### EXERCISE DIRECTIONS
Start the copy at the line holding "right knee: (494, 342)" and continue it exactly through the last line of the entries, leaving out pictures and anything else.

★ ★ ★ ★ ★ ★ ★

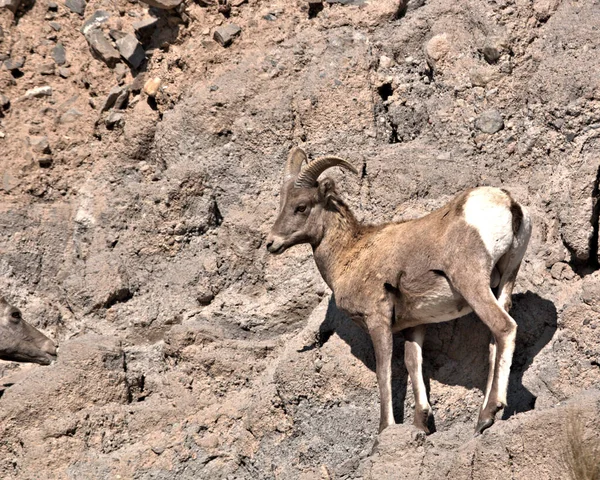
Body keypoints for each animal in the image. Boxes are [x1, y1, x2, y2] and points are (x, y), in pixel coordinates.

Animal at [266, 147, 528, 436]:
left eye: (301, 206)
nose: (271, 243)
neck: (351, 255)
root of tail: (508, 204)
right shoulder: (415, 324)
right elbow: (413, 362)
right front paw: (420, 424)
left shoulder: (377, 319)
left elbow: (384, 370)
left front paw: (384, 429)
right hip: (505, 282)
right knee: (494, 342)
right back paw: (484, 416)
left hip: (472, 283)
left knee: (504, 327)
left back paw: (488, 414)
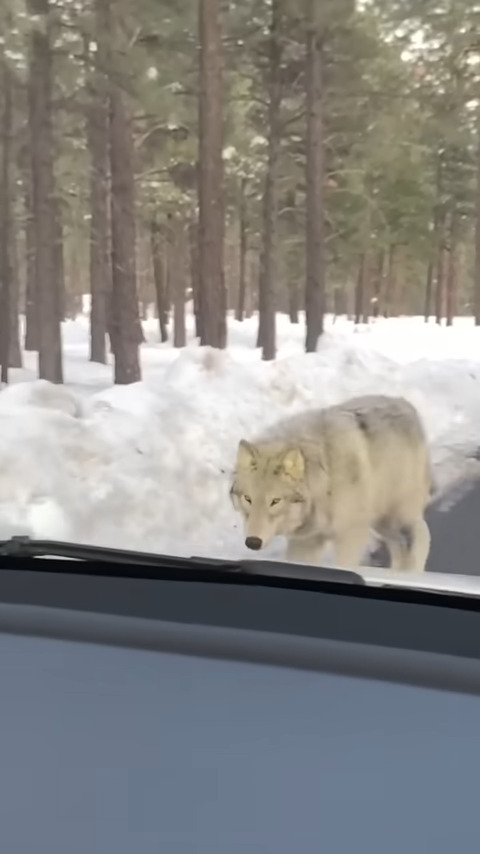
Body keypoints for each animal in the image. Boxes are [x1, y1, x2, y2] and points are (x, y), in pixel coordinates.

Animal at [231, 396, 434, 576]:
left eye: (275, 501)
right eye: (248, 498)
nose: (252, 542)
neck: (324, 477)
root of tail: (404, 403)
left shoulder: (350, 535)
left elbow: (345, 565)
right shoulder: (306, 542)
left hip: (400, 516)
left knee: (423, 533)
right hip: (380, 521)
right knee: (399, 546)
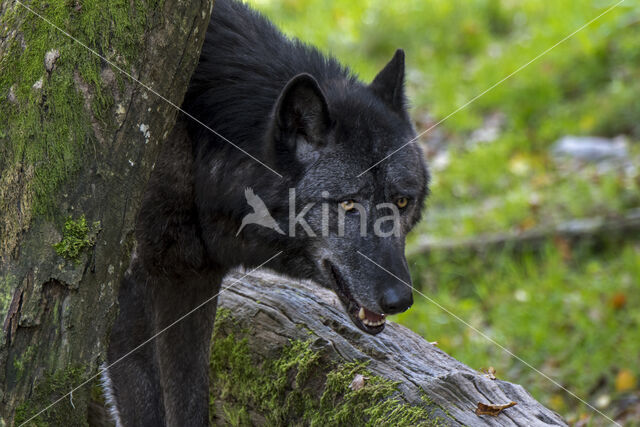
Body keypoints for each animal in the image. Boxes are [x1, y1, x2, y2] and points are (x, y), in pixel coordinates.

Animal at [105, 0, 428, 426]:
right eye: (347, 203)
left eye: (402, 202)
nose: (399, 300)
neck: (200, 139)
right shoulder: (131, 293)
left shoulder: (191, 280)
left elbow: (190, 405)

★ ★ ★ ★ ★ ★ ★

### FINAL ANSWER
right knee: (494, 342)
right back paw: (484, 416)
left hip: (472, 283)
left knee: (504, 327)
left back paw: (488, 414)
Body keypoints for each animal in the image. Boxes are [x1, y1, x2, y2] and points are (x, y), in pixel coordinates.

Animal at [231, 396, 434, 576]:
left eye: (275, 501)
right eye: (248, 498)
nose: (252, 542)
neck: (324, 477)
root of tail: (404, 403)
left shoulder: (350, 535)
left elbow: (345, 565)
right shoulder: (306, 542)
left hip: (400, 516)
left knee: (423, 533)
right hip: (380, 521)
right knee: (399, 546)
Body keypoints for each animal in the image. Boxes are [x1, y1, x2, y2] and points are (x, y), in pixel coordinates.

Animal at [105, 0, 428, 426]:
right eye: (347, 203)
left eye: (402, 202)
nose: (399, 300)
neck: (200, 139)
right shoulder: (131, 293)
left shoulder: (191, 280)
left elbow: (190, 405)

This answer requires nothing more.